-- About this exercise --
An exact copy of the entries is required, with every image omitted.
▬▬▬▬▬▬
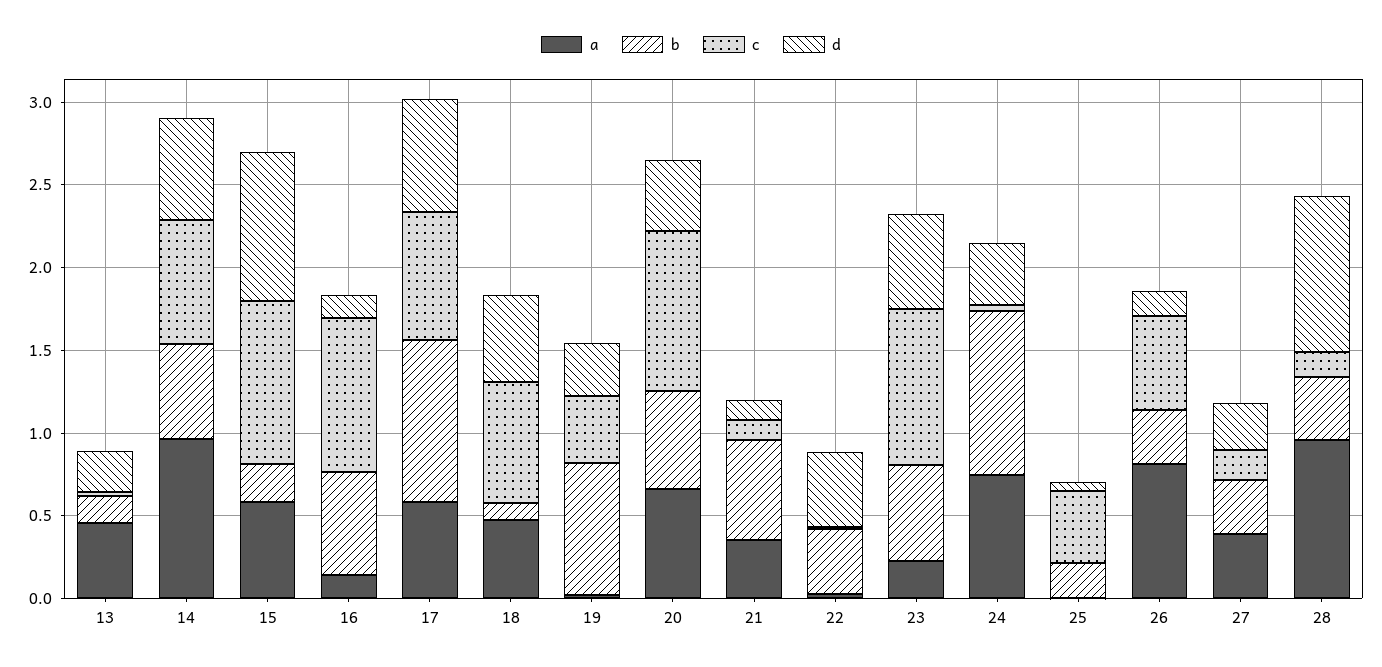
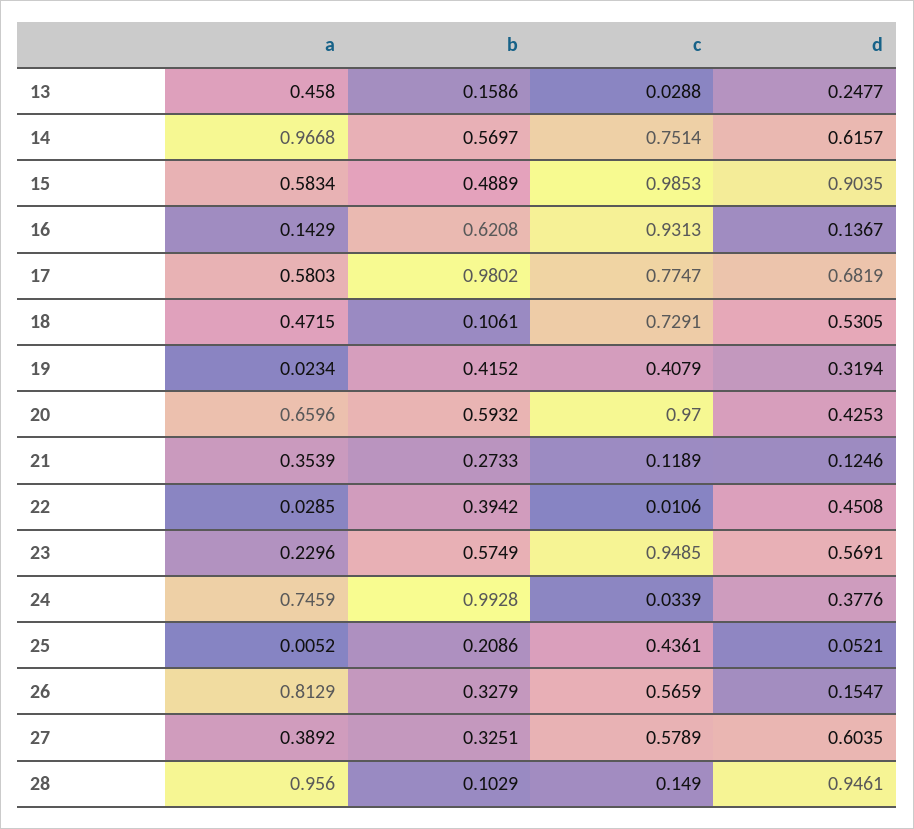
  {
    "a": {
      "13": 0.458,
      "14": 0.9668,
      "15": 0.5834,
      "16": 0.1429,
      "17": 0.5803,
      "18": 0.4715,
      "19": 0.0234,
      "20": 0.6596,
      "21": 0.3539,
      "22": 0.0285,
      "23": 0.2296,
      "24": 0.7459,
      "25": 0.0052,
      "26": 0.8129,
      "27": 0.3892,
      "28": 0.956
    },
    "b": {
      "13": 0.1586,
      "14": 0.5697,
-     "15": 0.2,
+     "15": 0.4889,
      "16": 0.6208,
      "17": 0.9802,
      "18": 0.1061,
-     "19": 0.8,
+     "19": 0.4152,
      "20": 0.5932,
-     "21": 0.6,
+     "21": 0.2733,
      "22": 0.3942,
      "23": 0.5749,
      "24": 0.9928,
      "25": 0.2086,
      "26": 0.3279,
      "27": 0.3251,
-     "28": 0.4
+     "28": 0.1029
    },
    "c": {
      "13": 0.0288,
      "14": 0.7514,
      "15": 0.9853,
      "16": 0.9313,
      "17": 0.7747,
      "18": 0.7291,
      "19": 0.4079,
      "20": 0.97,
      "21": 0.1189,
      "22": 0.0106,
      "23": 0.9485,
      "24": 0.0339,
      "25": 0.4361,
      "26": 0.5659,
-     "27": 0.2,
+     "27": 0.5789,
      "28": 0.149
    },
    "d": {
      "13": 0.2477,
      "14": 0.6157,
      "15": 0.9035,
      "16": 0.1367,
      "17": 0.6819,
      "18": 0.5305,
      "19": 0.3194,
      "20": 0.4253,
      "21": 0.1246,
      "22": 0.4508,
      "23": 0.5691,
      "24": 0.3776,
      "25": 0.0521,
      "26": 0.1547,
-     "27": 0.3,
+     "27": 0.6035,
      "28": 0.9461
    }
  }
▬▬▬▬▬▬
-- Result --
  {
    "a": {
      "13": 0.458,
      "14": 0.9668,
      "15": 0.5834,
      "16": 0.1429,
      "17": 0.5803,
      "18": 0.4715,
      "19": 0.0234,
      "20": 0.6596,
      "21": 0.3539,
      "22": 0.0285,
      "23": 0.2296,
      "24": 0.7459,
      "25": 0.0052,
      "26": 0.8129,
      "27": 0.3892,
      "28": 0.956
    },
    "b": {
      "13": 0.1586,
      "14": 0.5697,
-     "15": 0.2,
+     "15": 0.4889,
      "16": 0.6208,
      "17": 0.9802,
      "18": 0.1061,
-     "19": 0.8,
+     "19": 0.4152,
      "20": 0.5932,
-     "21": 0.6,
+     "21": 0.2733,
      "22": 0.3942,
      "23": 0.5749,
      "24": 0.9928,
      "25": 0.2086,
      "26": 0.3279,
      "27": 0.3251,
-     "28": 0.4
+     "28": 0.1029
    },
    "c": {
      "13": 0.0288,
      "14": 0.7514,
      "15": 0.9853,
      "16": 0.9313,
      "17": 0.7747,
      "18": 0.7291,
      "19": 0.4079,
      "20": 0.97,
      "21": 0.1189,
      "22": 0.0106,
      "23": 0.9485,
      "24": 0.0339,
      "25": 0.4361,
      "26": 0.5659,
-     "27": 0.2,
+     "27": 0.5789,
      "28": 0.149
    },
    "d": {
      "13": 0.2477,
      "14": 0.6157,
      "15": 0.9035,
      "16": 0.1367,
      "17": 0.6819,
      "18": 0.5305,
      "19": 0.3194,
      "20": 0.4253,
      "21": 0.1246,
      "22": 0.4508,
      "23": 0.5691,
      "24": 0.3776,
      "25": 0.0521,
      "26": 0.1547,
-     "27": 0.3,
+     "27": 0.6035,
      "28": 0.9461
    }
  }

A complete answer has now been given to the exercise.